İkinci olarak, profesyonel yardımdan büyük ölçüde faydalanabilirsiniz. Bu soruna bir çözüm olarak intiharı düşünmeniz gerçeği, doğru düşünemediğinizin kanıtıdır. İntihar asla bir seçenek olarak görülmemelidir. Her zaman, problem çözme kapasitesinin ve tünel görüşünün azalmasının bir işaretidir. Olumsuz düşünce, nesnel ve mantıklı olma yeteneğinizi engelliyor. Üniversite danışma merkezinizden bir psikiyatrik değerlendirme için randevu almanızı şiddetle tavsiye ederim. Üniversite kampüs danışma merkezlerinde tipik olarak uyumla ilgili sorunlarla başa çıkmak için eğitilmiş iyi ruh sağlığı uzmanları bulunur.

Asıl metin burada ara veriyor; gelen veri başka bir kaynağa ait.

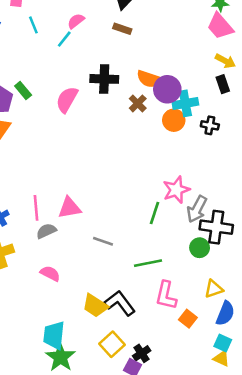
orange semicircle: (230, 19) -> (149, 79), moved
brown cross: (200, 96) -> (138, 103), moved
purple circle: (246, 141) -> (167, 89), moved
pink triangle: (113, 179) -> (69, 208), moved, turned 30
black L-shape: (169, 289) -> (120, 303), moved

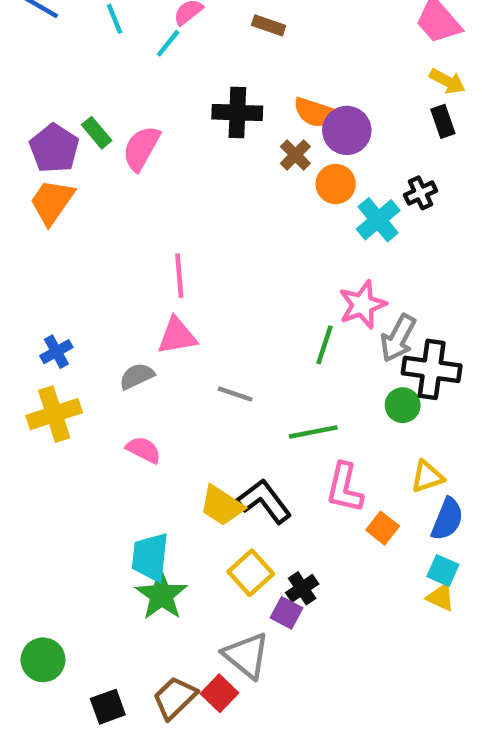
pink semicircle: (67, 100) -> (141, 148), moved
cyan cross: (185, 103) -> (378, 220), moved, turned -30
orange circle: (174, 120) -> (336, 184), moved
black cross: (210, 125) -> (421, 193), turned -36
pink line: (36, 208) -> (179, 276), moved

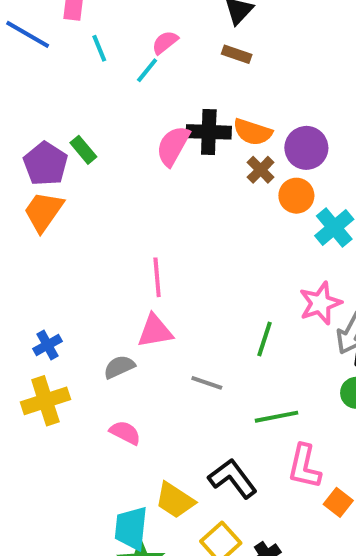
orange semicircle: (316, 113) -> (253, 132), moved
pink semicircle: (141, 148) -> (173, 146), moved
green line: (324, 345) -> (265, 339), moved
yellow trapezoid: (222, 506) -> (175, 500), moved

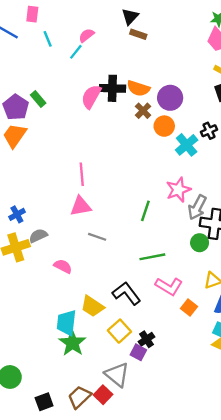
brown rectangle: (237, 54) -> (138, 34), moved
gray semicircle: (119, 367) -> (38, 236), moved
gray line: (207, 383) -> (97, 237), moved
pink L-shape: (304, 466) -> (169, 286), turned -72

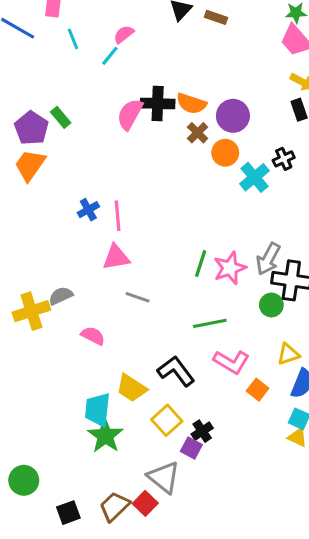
brown rectangle: (138, 34) -> (216, 17), moved
pink star: (178, 190) -> (230, 268), moved
blue cross: (17, 214) -> (88, 210), moved

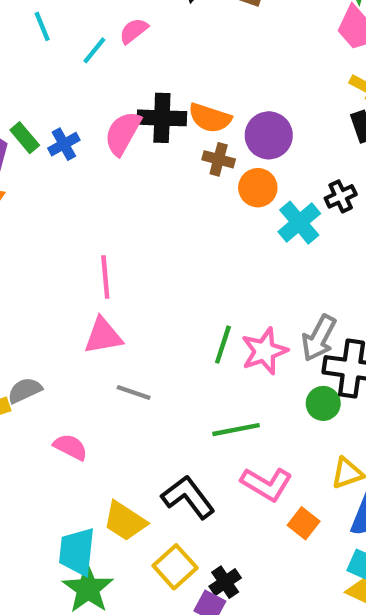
pink semicircle: (124, 34) -> (134, 31), moved
brown cross: (198, 133) -> (219, 159), turned -30
blue cross: (88, 210) -> (64, 144), moved

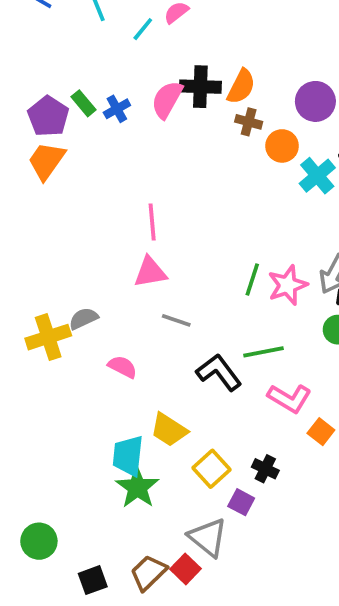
orange semicircle: (210, 118) -> (241, 87), turned -81
purple circle: (269, 135) -> (315, 101), moved
black L-shape: (188, 497) -> (219, 372), moved
black cross: (225, 582) -> (265, 469), moved, turned -30

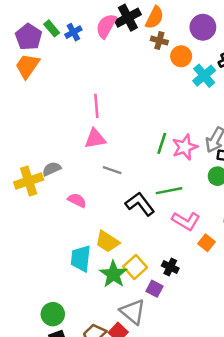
black cross: (200, 87) -> (128, 18), turned -30
green star: (137, 487) -> (113, 274), moved
green circle: (39, 541) -> (53, 314), moved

Son olarak, bir terapistle olan tartışmanızın bir kısmı izolasyonu azaltmak için stratejiler içermelidir.Bazı fikirler kampüste bir sosyal veya çalışma grubuna katılmayı içerir. Ayrıca ders dışı etkinliklere katılarak, atölyelere katılarak veya bir spor takımının parçası olarak yeni insanlarla tanışabilirsiniz. Her gün en az bir kişiyle anlamlı bir konuşma yapmak için çaba sarf etmelisiniz. Bunun zor olabileceğini anlıyorum çünkü eğiliminiz izole etmek ama kendinizi bir bağlantı kurmaya zorlamalısınız. Bir aile üyesi, bir komşu, bir sınıf arkadaşı, bir akademik danışman veya bir profesör ile olabilir. Bu, izolasyon döngüsünü kırmaya yardımcı olabilir.

Umudunuzu kaybetmeyin. Birçok kişi üniversiteye çok zor bir başlangıç ​​yaşar, ancak daha iyi hale gelir. Hayatınızda eksik olan, destekleyici bir ağdır. Bir terapistle görüşerek bu destek sistemini geliştirmeye başlayın. Kampüsteki danışma merkezini deneyin ve bu bir seçenek değilse, aile doktorunuza görünün ve bir terapist için sevk isteyin. Lütfen kendine iyi bak.